When Kolb first spoke with Michael, he lamented how woefully little policy staffers on Capitol Hill knew about science and how he wished that would change.

“We, as political scientists, haven’t taken advantage of the complementarity with physical science,” says Michael, founding Dean of the Harris School. “Now that we are maturing, it is appropriate for our school to make ties with the physical sciences.”

Kolb was one of the distinguished science experts to present weekly briefings at the Winter Quarter class.

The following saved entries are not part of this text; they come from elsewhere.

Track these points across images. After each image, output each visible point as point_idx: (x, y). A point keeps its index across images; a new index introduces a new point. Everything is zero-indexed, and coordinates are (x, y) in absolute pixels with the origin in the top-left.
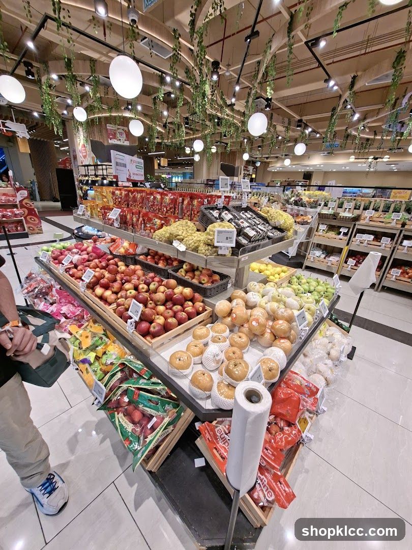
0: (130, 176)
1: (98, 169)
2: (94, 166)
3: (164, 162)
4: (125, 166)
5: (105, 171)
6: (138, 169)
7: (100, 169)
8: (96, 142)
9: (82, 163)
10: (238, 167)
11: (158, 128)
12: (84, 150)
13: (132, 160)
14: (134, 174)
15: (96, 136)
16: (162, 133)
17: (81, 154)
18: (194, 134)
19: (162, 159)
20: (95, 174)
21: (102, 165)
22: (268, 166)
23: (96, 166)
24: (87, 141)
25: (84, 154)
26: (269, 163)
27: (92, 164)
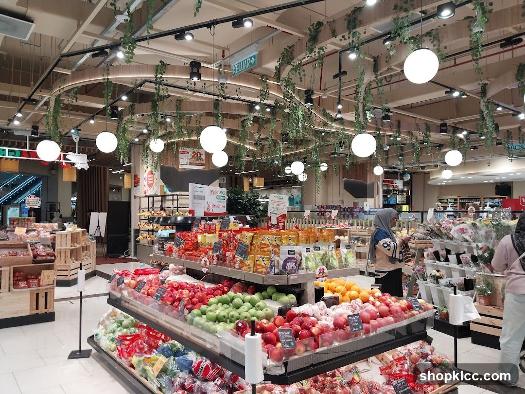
0: (208, 209)
1: (166, 200)
2: (162, 196)
3: (258, 182)
4: (204, 198)
5: (175, 202)
6: (220, 200)
7: (169, 200)
8: (168, 168)
9: (145, 193)
10: (373, 184)
11: (246, 146)
12: (150, 177)
13: (212, 191)
14: (213, 206)
15: (169, 162)
16: (253, 151)
17: (145, 183)
18: (297, 149)
19: (255, 179)
20: (162, 206)
21: (173, 195)
22: (429, 179)
23: (164, 197)
24: (156, 167)
25: (151, 182)
26: (429, 174)
27: (159, 194)
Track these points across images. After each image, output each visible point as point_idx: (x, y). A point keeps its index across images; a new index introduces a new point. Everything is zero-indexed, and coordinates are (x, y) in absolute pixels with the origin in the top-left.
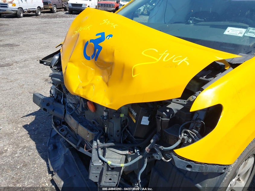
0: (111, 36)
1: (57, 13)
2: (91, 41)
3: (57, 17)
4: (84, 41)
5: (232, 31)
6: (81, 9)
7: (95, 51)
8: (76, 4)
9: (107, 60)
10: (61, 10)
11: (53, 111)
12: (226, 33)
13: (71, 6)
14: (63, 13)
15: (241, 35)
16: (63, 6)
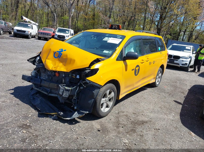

Other speakers included Kennette Benedict, Executive Director and Publisher of The Bulletin of the Atomic Scientists, who discussed nuclear proliferation; Robert Rosner, Director of Argonne National Laboratory, who discussed energy policy; and Leon Lederman, Nobel laureate and Fermilab Director Emeritus, who briefed the students on science education.

“What a great idea to have a class that would address this, especially because the leadership of the University has a science background, with a mathematician (President Robert Zimmer) and a physicist (Provost Thomas Rosenbaum),” Christine Kolb says.

And even though it was a noncredit obligation, the class was very popular with students.

“Students don’t come to the University of Chicago for the weather or for the grades,” says Michael. “They come for the knowledge.”

‘How the other half lives’

Kolb, as the scientist on the teaching team, hopes the success of the class will lead to the creation of a similar one for physical science students to learn about public policy.

“It is important to know a little about how the other half lives,” he says.

He became interested in teaching the class for just this reason: to make students aware, as he succinctly put it, of “the policy of science and the science of policy.”

The class signals the Harris School’s expanding reach beyond the social sciences, all while remaining grounded in the policy tools that the Harris School teaches all of its students.

“From an institutional perspective, Science, Technology, and Policy reinforces the approach to policy taught at Harris,” says Christine Kolb. However, “in order to fully understand policy you need to know about the economy, and if innovation from science and technology drives 50 percent of our economy, we need to know about those fields.”